No segundo semestre de 2011 e no início de 2012 a intensificação da crise na zona do Euro resultou em uma intervenção sem precedentes do BCE (Gráfico 13). Por meio das “Operações de refinanciamento de longo prazo”, foram disponibilizados dois empréstimos - em dezembro de 2011 e em março de 2012 - em operações de mercado aberto, para aproximadamente 500 bancos da zona do Euro, totalizando uma quantia superior a € 1 trilhão, com o intuito de garantir a liquidez e estimular as operações de crédito dos bancos, de sorte a estimular a economia. Entretanto, como mostram Flassbeck e Lapavitsas (2013), os bancos aproveitaram esses empréstimos para refazer suas posições em busca de segurança e liquidez, mantendo as reservas no Eurossistema, com efeito mínimo em termos de aumento da concessão de crédito e de dinamismo da economia, que se manteve estagnada.

Ao longo da crise, a forma de condução da política monetária nas operações de injeção de liquidez do mercado aberto, conduzida pelas “Principais Operações de Refinanciamento”, tipicamente de curto prazo, foram sendo substituídas pelas “Operações de Refinanciamento de Longo Prazo” (Gráfico 13). Ao mesmo tempo, os prazos dessas últimas foram sendo estendidos, passando de 3 meses para 12 meses, em 2009, e atingindo 36 meses, em 2012. Essa estratégia buscou lidar com um dos principais problemas que resultaram na falta de liquidez dos bancos durante a crise, a saber, o descasamento de prazo entre o ativo e o passivo.

Os bancos privados da Irlanda e da Grécia também receberam crédito do Eurossistema não apenas mediante operações de mercado aberto da política monetária e internalização dos mercados monetários nos BCNs, mas, outrossim, mediante outro formato de aporte dos bancos centrais nacionais: o emergency liquidity assistance (ELA).
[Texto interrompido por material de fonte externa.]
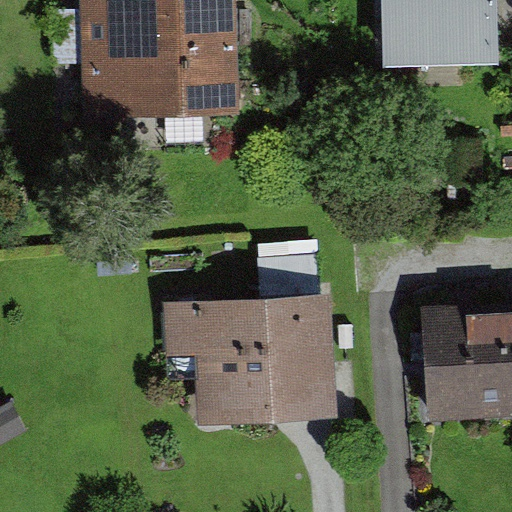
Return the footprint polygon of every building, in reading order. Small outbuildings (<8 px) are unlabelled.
[(239,0),(97,0),(97,7),(98,59),(100,109),(242,106),(239,0)] [(502,0),(395,0),(397,58),(504,55),(502,0)] [(97,7),(63,8),(64,60),(98,59),(97,7)] [(486,137),(453,139),(455,179),(488,177),(486,137)] [(323,254),(270,257),(272,299),(325,297),(323,254)] [(213,416),(344,410),(338,296),(325,297),(272,299),(180,304),(182,347),(209,346),(213,416)] [(511,303),(435,308),(440,415),(511,411),(511,303)] [(29,427),(16,405),(0,414),(0,440),(1,443),(29,427)]
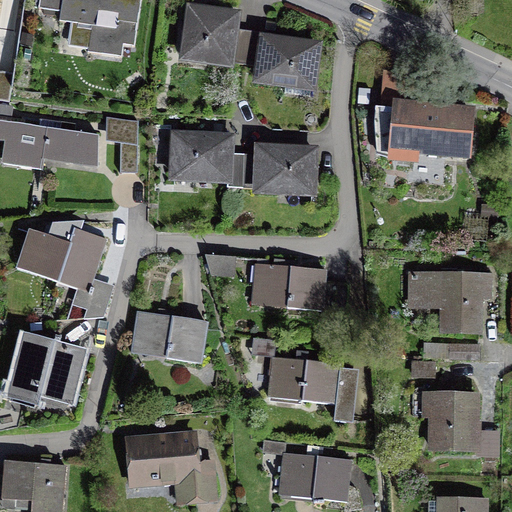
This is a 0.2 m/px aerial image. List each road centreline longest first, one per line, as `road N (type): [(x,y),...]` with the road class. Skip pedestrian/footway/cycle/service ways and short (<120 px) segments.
road 1 (residential): [(348,13),(339,109),(347,236),(322,246),(140,246),(86,432),(0,447)]
road 2 (tertiary): [(511,88),(348,13)]
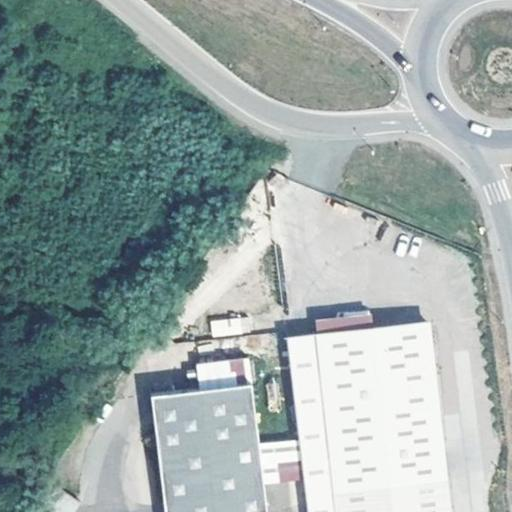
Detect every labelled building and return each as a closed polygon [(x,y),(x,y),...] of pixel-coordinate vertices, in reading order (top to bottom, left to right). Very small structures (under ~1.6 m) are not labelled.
[(427,138),(417,134),(412,146),(423,150),(427,138)] [(243,333),(241,317),(211,320),(212,336),(243,333)] [(447,511),(429,322),(285,338),(304,511),(447,511)] [(264,511),(246,353),(195,360),(198,383),(147,390),(161,511),(264,511)] [(63,493),(52,511),(73,511),(80,501),(63,493)]
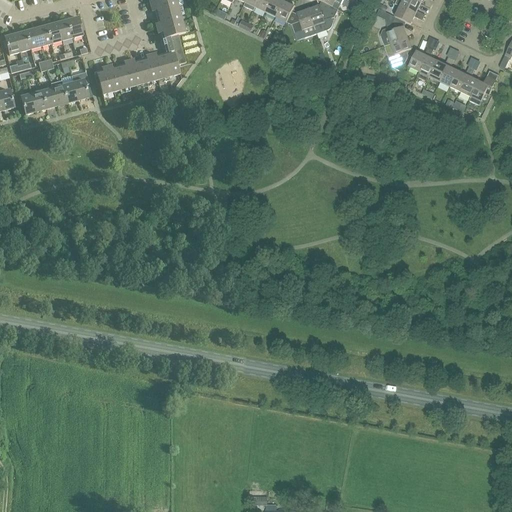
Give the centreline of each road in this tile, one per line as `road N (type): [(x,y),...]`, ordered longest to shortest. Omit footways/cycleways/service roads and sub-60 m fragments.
road 1 (primary): [(511,415),(0,322)]
road 2 (residential): [(440,0),(427,31),(490,62),(511,26)]
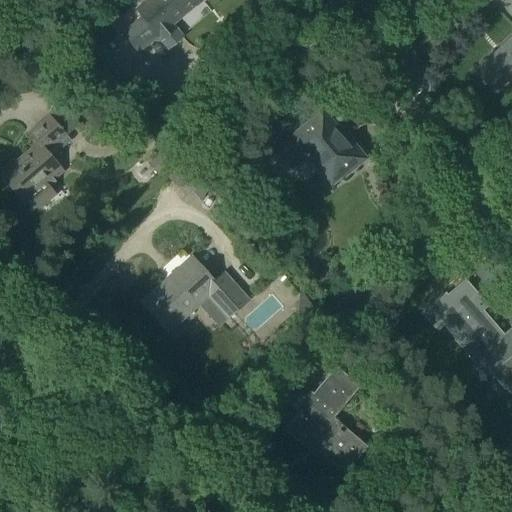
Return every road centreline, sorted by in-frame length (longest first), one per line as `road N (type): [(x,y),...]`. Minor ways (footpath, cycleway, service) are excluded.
road 1 (track): [(179,416),(0,267)]
road 2 (track): [(179,416),(1,511)]
road 3 (unclassified): [(511,231),(382,86)]
road 4 (unclassified): [(292,511),(179,416)]
road 5 (residential): [(382,86),(482,0)]
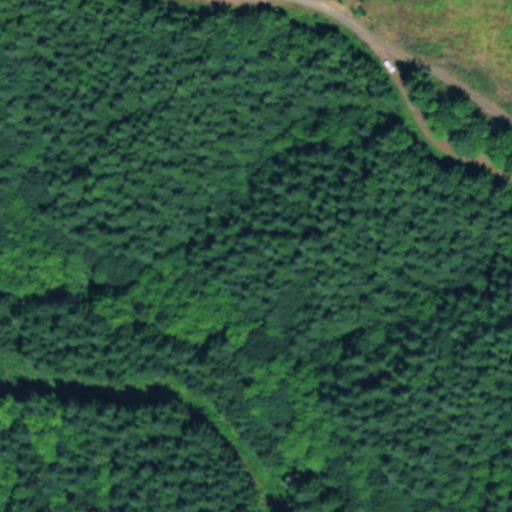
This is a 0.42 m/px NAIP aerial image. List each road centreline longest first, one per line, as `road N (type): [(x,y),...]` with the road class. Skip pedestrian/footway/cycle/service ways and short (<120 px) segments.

A responsabilidade pela provisão do ELA se restringe ao banco central nacional em questão, significando que os custos e riscos estão concentrados no banco central de determinado país18, ao contrário das operações de política monetária, em que os custos são assumidos por todos os BCs que compõem o Eurossistema. O ELA entrou em cena quando houve a necessidade de refinanciamento de bancos que não possuíam colaterais elegíveis para a tomada de recursos via operações de política monetária. O relaxamento dos critérios de elegibilidade feito pelo Eurossistema mostrou, dessa forma, a importância de se estabelecer a linha divisória entre bancos que necessitam de medidas de liquidez emergenciais, sob responsabilidade do banco central nacional do país em questão, e de bancos que têm acesso às condições de liquidez convencional disponibilizadas pelo Eurossistema.

A forma de contabilização das operações de política monetária da ELA entre os países da zona do Euro ocorre mediante o TARGET2. Quando um país membro da zona do Euro sofre uma fuga de capitais, ao mesmo tempo em que existe necessidade de financiamento de uma posição externa deficitária, como foi o caso dos GIIPS ao longo do período de crise, os bancos centrais nacionais (BCNs) desses países acumulam débitos no TARGET2 (Gráfico 14). Não existe limites legais para esse acúmulo, necessitando apenas de colaterais elegíveis. Por outro lado, os BCNs dos países superavitários acumulam créditos. A fuga dos depósitos dos bancos dos GIIPS para a Alemanha, com a crise dos títulos públicos nos GIIPS no início de 2010, com destaque para a Irlanda e a Grécia, fez com que o financiamento do sistema bancário desses países ocorresse por meio da tomada de empréstimos nos bancos centrais nacionais contra colaterais elegíveis, com a internalização dos mercados monetários para dentro do Eurossistema, como pode ser verificado no Gráfico 14. A parte dos empréstimos totais que não possuía colaterais elegíveis foi obtida via ELA, como exposto.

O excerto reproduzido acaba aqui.